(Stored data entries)
[Start of section]

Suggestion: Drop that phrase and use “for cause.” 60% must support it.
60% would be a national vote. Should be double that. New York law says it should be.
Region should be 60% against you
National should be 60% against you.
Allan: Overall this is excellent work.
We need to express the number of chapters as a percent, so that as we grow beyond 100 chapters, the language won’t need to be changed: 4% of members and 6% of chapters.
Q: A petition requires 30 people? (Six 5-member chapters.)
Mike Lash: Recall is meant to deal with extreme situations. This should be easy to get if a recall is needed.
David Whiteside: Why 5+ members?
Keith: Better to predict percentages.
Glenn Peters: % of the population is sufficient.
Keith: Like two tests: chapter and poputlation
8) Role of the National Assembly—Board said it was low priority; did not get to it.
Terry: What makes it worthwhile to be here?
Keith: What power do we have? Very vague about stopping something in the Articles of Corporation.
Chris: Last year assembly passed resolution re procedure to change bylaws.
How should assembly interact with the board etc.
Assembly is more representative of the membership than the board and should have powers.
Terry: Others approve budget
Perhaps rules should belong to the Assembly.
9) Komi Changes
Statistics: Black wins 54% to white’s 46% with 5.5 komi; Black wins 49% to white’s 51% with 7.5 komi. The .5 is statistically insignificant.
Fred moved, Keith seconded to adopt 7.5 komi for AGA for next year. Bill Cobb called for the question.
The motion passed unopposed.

[End of section]

▶ Exercise:
Which lines in the data above contain "should"? Show each one.

▶ Written response:
60% would be a national vote. Should be double that. New York law says it should be.
Region should be 60% against you
National should be 60% against you.
Mike Lash: Recall is meant to deal with extreme situations. This should be easy to get if a recall is needed.
How should assembly interact with the board etc.
Assembly is more representative of the membership than the board and should have powers.
Perhaps rules should belong to the Assembly.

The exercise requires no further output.